TASK INSTRUCTIONS → Give back exactly the lines of the entries below from the line with "right shoulder: (91, 115)" to the line with "left ankle: (294, 590)", inclusive, and only those.

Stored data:
▶

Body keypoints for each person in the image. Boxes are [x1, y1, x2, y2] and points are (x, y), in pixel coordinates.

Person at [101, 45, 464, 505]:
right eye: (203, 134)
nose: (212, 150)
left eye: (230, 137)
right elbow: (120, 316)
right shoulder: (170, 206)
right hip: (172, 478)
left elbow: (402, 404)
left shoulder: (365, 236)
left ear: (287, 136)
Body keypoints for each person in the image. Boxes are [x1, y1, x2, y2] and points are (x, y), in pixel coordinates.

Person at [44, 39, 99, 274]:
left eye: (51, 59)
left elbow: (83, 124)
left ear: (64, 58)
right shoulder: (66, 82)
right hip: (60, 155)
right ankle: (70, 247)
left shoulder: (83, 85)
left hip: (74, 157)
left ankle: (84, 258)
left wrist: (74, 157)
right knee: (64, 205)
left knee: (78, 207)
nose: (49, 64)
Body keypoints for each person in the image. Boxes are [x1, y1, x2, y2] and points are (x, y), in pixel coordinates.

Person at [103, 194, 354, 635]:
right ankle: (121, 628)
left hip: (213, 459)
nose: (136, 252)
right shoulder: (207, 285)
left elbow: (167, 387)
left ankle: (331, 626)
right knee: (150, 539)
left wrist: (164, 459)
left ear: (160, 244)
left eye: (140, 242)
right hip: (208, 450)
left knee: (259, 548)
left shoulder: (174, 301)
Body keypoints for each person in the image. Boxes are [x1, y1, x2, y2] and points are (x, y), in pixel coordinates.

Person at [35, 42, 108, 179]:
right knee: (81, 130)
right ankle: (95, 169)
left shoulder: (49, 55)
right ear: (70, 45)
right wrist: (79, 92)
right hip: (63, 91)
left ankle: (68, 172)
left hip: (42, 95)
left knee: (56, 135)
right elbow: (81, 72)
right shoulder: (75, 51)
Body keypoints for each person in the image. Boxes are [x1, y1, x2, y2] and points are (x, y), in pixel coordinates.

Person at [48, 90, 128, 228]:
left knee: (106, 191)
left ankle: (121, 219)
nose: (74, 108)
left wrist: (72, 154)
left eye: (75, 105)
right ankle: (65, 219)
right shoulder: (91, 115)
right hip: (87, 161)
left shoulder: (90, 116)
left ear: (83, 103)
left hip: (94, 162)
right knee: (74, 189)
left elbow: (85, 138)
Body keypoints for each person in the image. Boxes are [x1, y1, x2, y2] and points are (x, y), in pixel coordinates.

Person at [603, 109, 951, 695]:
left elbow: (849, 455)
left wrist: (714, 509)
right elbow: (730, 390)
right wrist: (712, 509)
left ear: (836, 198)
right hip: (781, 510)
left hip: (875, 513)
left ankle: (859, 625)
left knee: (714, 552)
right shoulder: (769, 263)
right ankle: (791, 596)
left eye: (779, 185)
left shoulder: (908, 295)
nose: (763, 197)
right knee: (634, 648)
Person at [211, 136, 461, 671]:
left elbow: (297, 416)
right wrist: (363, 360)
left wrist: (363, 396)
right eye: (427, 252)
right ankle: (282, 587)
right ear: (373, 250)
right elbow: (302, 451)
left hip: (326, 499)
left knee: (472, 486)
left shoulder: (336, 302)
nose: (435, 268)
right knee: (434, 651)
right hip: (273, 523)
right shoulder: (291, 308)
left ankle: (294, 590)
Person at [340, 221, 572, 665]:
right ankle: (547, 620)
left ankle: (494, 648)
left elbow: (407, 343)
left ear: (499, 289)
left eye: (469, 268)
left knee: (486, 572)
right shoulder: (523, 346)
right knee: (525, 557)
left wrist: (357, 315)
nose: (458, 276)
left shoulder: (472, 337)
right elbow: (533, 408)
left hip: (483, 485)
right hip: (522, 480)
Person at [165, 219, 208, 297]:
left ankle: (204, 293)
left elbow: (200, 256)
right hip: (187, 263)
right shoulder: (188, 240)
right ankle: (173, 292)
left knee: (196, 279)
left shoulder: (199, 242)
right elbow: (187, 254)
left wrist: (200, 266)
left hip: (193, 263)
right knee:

◀

RESPONSE AREA →
right shoulder: (91, 115)
right hip: (87, 161)
left shoulder: (90, 116)
left ear: (83, 103)
left hip: (94, 162)
right knee: (74, 189)
left elbow: (85, 138)
Body keypoints for each person in the image. Boxes are [x1, y1, x2, y2] and points are (x, y), in pixel coordinates.

Person at [603, 109, 951, 695]:
left elbow: (849, 455)
left wrist: (714, 509)
right elbow: (730, 390)
right wrist: (712, 509)
left ear: (836, 198)
right hip: (781, 510)
left hip: (875, 513)
left ankle: (859, 625)
left knee: (714, 552)
right shoulder: (769, 263)
right ankle: (791, 596)
left eye: (779, 185)
left shoulder: (908, 295)
nose: (763, 197)
right knee: (634, 648)
Person at [211, 136, 461, 671]:
left elbow: (297, 416)
right wrist: (363, 360)
left wrist: (363, 396)
right eye: (427, 252)
right ankle: (282, 587)
right ear: (373, 250)
right elbow: (302, 451)
left hip: (326, 499)
left knee: (472, 486)
left shoulder: (336, 302)
nose: (435, 268)
right knee: (434, 651)
right hip: (273, 523)
right shoulder: (291, 308)
left ankle: (294, 590)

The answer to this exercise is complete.